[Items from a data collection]
━━━━━━━━━━━━━━━━━━━━

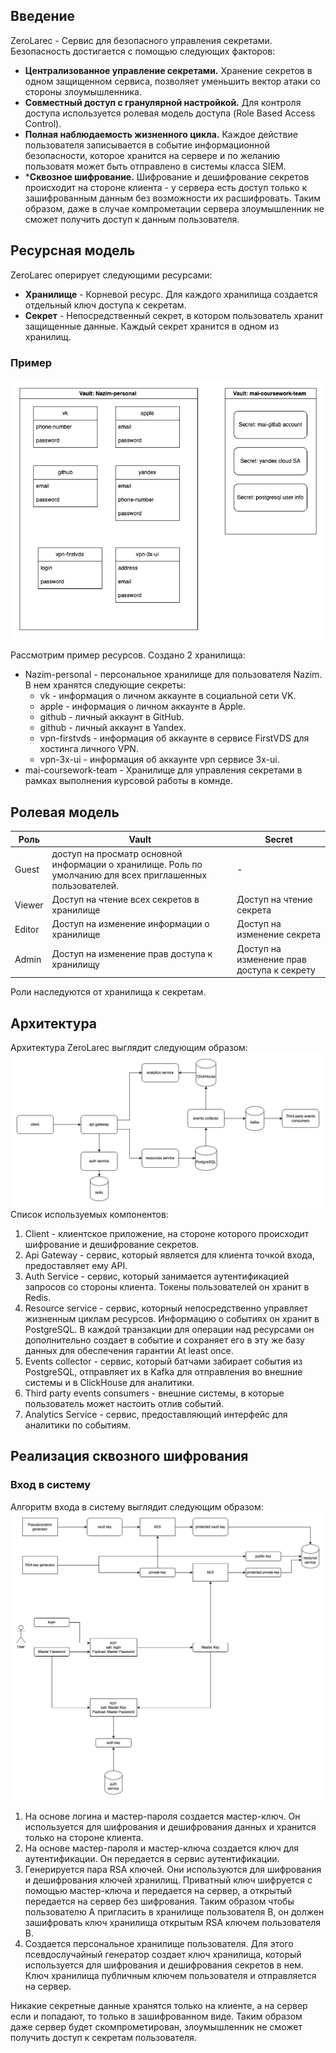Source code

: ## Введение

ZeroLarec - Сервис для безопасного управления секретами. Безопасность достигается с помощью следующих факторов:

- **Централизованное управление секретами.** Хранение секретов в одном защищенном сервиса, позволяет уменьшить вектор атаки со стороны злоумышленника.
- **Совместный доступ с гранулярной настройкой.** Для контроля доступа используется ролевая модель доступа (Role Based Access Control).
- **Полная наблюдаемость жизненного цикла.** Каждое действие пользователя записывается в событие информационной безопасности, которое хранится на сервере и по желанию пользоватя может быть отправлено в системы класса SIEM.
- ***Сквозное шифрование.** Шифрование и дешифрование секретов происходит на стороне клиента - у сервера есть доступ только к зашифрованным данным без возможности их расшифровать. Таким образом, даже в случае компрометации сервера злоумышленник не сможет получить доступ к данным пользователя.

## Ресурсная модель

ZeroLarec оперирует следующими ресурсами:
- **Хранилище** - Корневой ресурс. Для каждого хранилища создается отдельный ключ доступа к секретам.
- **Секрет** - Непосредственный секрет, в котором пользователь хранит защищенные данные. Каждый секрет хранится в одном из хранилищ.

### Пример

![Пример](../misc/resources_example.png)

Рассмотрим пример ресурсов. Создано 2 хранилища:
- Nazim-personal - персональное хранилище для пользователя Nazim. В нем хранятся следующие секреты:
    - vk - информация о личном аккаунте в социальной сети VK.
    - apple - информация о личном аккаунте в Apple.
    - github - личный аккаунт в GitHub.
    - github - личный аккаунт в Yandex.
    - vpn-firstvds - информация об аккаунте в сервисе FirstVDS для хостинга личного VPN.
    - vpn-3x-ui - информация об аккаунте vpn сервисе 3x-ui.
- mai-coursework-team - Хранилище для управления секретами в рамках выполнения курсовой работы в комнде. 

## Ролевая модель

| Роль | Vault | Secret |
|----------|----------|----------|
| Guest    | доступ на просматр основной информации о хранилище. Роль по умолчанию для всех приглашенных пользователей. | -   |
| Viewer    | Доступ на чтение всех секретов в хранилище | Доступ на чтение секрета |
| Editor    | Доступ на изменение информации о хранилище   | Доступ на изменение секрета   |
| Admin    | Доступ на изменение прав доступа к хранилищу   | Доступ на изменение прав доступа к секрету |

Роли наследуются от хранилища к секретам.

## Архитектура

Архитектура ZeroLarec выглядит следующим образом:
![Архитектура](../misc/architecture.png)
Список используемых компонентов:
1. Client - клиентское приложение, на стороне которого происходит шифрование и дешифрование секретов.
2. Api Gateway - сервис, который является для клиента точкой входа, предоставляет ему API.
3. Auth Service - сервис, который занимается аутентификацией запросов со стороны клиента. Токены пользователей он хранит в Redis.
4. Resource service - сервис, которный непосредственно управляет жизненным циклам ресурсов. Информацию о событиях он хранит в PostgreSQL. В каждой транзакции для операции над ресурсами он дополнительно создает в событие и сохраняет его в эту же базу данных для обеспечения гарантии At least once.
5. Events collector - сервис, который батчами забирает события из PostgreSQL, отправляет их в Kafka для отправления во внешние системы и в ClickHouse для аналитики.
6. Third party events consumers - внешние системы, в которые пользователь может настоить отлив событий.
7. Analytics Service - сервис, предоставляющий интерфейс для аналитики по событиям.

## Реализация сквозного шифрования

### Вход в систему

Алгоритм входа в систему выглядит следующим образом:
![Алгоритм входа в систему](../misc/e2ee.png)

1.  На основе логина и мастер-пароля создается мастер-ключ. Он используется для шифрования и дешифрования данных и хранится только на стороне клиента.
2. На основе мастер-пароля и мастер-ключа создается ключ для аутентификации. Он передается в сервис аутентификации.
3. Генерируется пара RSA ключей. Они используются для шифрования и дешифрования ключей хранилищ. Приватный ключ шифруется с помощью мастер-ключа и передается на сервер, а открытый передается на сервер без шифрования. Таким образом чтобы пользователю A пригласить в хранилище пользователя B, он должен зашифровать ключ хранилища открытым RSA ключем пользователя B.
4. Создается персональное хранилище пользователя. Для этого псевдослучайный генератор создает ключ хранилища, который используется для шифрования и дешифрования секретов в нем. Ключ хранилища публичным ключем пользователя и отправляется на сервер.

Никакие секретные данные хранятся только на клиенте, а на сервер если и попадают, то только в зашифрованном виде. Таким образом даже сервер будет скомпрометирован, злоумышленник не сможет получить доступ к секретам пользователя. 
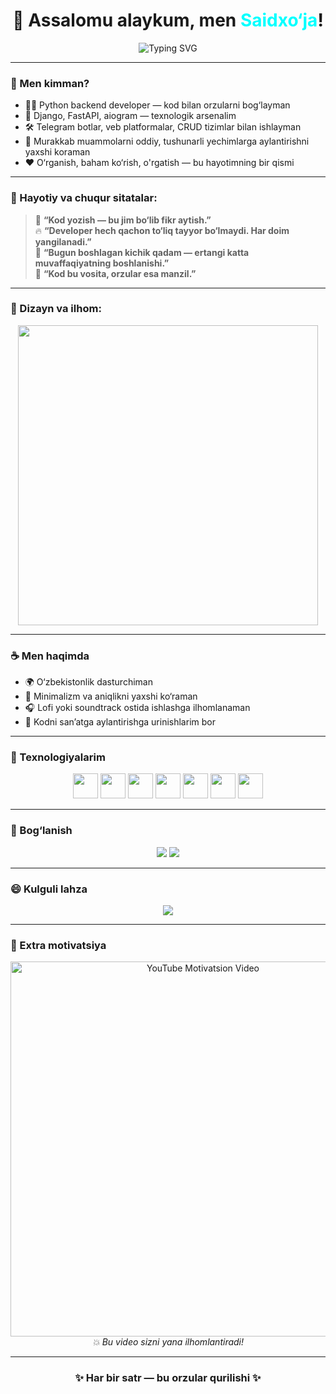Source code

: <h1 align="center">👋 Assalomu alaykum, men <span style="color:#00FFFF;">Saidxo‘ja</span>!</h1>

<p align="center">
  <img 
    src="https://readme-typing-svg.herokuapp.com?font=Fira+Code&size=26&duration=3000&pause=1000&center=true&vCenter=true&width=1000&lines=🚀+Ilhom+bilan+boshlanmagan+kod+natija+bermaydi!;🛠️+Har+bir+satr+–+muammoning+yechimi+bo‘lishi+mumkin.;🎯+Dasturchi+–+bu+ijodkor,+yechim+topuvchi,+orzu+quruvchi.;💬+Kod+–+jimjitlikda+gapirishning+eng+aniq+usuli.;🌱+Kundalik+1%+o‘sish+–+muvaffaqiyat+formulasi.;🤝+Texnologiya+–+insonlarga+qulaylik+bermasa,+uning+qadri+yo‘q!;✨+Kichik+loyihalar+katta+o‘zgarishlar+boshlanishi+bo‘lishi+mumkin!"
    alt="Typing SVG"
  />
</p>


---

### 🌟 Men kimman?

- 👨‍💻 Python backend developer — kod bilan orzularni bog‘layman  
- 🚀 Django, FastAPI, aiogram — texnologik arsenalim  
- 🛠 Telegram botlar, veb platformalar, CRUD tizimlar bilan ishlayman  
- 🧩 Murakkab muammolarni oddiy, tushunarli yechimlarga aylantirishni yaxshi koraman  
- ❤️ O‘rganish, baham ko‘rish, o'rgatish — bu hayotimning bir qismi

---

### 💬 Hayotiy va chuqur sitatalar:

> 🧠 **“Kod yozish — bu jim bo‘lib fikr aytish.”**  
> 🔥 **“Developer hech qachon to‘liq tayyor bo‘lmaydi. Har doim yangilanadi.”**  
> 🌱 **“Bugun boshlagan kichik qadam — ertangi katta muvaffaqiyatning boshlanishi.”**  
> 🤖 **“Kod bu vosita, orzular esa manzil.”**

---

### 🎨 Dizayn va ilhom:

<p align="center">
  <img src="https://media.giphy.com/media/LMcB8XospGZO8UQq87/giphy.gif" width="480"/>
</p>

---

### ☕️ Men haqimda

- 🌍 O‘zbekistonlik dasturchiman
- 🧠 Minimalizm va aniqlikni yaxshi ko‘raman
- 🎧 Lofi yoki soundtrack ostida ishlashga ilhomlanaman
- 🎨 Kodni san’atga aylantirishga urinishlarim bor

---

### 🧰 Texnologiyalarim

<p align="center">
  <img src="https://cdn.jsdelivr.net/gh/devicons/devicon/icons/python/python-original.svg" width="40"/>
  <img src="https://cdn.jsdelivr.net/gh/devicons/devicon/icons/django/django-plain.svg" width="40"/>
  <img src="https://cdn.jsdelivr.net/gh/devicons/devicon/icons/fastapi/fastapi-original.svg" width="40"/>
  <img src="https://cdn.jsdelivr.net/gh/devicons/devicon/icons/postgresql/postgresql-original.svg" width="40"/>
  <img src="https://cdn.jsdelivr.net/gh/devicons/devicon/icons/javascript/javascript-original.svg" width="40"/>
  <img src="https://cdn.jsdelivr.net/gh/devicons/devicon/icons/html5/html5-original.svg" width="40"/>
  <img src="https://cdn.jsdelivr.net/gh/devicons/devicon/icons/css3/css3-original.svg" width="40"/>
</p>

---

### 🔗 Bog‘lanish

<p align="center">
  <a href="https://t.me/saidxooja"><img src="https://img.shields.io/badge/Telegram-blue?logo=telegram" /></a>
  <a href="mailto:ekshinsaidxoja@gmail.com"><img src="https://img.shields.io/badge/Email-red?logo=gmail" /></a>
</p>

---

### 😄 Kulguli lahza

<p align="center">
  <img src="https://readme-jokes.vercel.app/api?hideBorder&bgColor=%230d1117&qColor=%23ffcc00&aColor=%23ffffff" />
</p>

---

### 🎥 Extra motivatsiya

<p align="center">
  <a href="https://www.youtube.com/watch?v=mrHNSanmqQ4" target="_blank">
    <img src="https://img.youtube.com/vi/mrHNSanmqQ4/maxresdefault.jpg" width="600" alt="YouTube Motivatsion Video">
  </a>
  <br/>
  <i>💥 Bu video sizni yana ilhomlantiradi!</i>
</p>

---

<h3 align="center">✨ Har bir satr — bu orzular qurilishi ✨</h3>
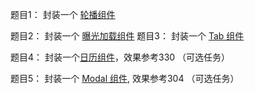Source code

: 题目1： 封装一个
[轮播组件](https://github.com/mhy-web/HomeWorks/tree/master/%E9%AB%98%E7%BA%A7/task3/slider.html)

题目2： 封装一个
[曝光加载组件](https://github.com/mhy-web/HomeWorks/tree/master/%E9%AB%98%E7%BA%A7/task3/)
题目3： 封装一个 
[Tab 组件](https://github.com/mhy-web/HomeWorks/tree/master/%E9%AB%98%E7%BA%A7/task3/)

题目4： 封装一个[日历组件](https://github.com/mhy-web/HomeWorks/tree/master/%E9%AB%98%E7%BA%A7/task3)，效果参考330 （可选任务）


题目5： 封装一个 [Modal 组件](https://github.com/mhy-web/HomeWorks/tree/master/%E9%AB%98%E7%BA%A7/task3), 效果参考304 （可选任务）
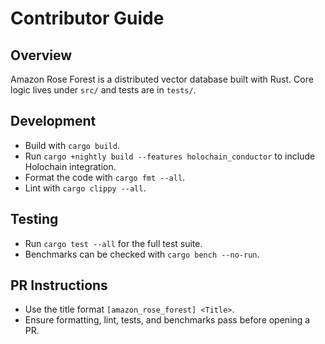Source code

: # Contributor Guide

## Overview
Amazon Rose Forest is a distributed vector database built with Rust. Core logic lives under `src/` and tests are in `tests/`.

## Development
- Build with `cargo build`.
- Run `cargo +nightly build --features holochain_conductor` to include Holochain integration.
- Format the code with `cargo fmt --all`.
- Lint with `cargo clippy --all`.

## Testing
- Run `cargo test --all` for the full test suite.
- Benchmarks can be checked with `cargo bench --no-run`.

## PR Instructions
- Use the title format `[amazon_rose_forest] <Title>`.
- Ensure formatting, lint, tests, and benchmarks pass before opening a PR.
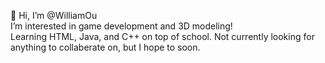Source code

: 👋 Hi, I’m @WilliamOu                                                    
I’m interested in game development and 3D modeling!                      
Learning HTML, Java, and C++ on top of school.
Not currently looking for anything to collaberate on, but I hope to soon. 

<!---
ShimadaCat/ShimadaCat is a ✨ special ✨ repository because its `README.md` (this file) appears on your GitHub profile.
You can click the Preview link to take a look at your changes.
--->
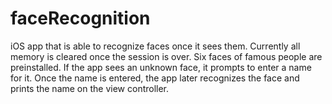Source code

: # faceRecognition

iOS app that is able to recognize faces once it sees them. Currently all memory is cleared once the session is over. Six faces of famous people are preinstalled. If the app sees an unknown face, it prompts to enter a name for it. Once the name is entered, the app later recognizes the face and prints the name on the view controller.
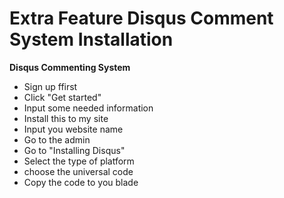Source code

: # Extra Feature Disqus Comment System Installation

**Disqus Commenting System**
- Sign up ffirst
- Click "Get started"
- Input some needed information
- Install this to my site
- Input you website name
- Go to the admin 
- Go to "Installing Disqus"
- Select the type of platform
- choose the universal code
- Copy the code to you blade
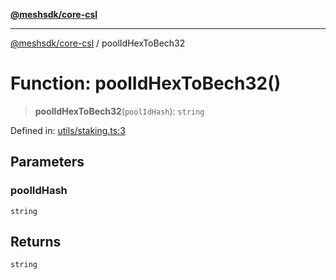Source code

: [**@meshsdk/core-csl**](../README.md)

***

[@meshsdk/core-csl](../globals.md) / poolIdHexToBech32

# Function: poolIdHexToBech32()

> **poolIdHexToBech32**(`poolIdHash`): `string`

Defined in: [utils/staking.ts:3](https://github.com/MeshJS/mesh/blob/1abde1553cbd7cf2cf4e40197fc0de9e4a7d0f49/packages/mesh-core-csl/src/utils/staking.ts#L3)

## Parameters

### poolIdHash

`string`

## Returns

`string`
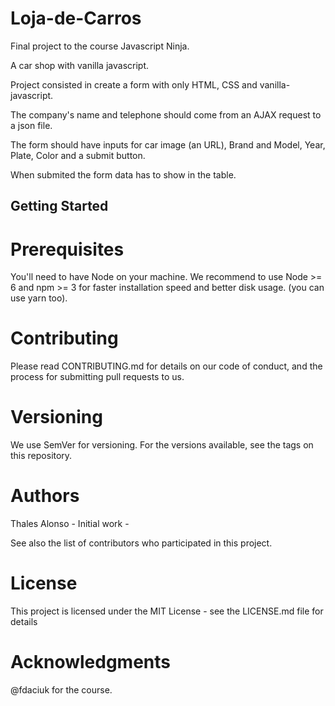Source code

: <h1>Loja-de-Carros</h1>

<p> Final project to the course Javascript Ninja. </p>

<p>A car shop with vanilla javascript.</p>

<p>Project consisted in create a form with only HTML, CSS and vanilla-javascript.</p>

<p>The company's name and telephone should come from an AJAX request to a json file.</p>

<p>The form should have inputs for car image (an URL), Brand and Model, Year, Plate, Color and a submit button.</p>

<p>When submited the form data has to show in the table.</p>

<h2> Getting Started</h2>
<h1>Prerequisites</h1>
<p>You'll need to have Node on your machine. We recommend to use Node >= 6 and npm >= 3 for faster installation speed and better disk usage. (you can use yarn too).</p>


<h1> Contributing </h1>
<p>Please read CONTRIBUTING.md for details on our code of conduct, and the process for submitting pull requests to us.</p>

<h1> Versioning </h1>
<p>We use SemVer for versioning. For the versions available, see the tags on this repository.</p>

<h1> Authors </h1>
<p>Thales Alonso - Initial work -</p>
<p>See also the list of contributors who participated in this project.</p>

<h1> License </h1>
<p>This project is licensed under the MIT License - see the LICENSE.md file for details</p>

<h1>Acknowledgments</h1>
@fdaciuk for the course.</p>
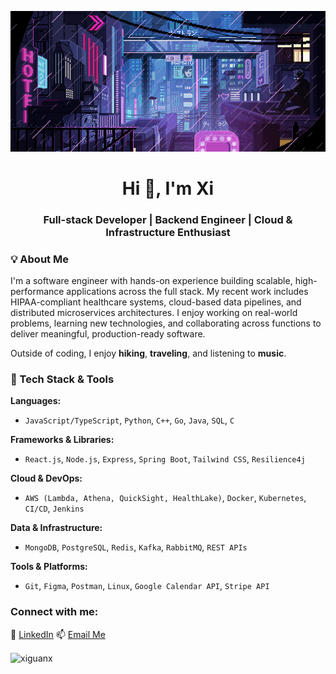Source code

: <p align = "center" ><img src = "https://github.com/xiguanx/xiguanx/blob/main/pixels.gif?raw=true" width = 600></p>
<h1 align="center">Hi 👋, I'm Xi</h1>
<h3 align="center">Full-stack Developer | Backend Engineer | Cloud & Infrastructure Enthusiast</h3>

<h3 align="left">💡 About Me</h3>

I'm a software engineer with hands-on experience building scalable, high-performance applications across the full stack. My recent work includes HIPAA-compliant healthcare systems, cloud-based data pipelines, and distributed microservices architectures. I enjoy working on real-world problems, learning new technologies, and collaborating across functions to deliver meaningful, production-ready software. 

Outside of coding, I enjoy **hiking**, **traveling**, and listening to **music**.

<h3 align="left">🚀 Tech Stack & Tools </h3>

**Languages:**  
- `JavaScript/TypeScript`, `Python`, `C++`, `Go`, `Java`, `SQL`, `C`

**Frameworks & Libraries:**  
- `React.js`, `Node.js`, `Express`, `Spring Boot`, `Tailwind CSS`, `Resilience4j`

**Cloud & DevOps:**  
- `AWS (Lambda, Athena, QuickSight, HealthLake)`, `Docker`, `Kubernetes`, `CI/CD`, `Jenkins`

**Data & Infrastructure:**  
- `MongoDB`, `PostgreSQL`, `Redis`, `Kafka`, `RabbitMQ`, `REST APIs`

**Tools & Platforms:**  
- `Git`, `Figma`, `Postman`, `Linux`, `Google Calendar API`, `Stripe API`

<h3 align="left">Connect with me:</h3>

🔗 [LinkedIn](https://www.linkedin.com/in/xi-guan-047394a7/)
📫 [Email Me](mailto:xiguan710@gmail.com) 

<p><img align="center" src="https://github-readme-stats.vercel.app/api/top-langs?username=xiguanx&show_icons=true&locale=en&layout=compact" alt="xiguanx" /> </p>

━━━━━━━━━━━━━━━━━━━━

Exercise directions: Find every line in the items above that contains the string "ресурсов", matching case exactly, and copy each of those lines.

Finished task:
Рассмотрим пример ресурсов. Создано 2 хранилища:
4. Resource service - сервис, которный непосредственно управляет жизненным циклам ресурсов. Информацию о событиях он хранит в PostgreSQL. В каждой транзакции для операции над ресурсами он дополнительно создает в событие и сохраняет его в эту же базу данных для обеспечения гарантии At least once.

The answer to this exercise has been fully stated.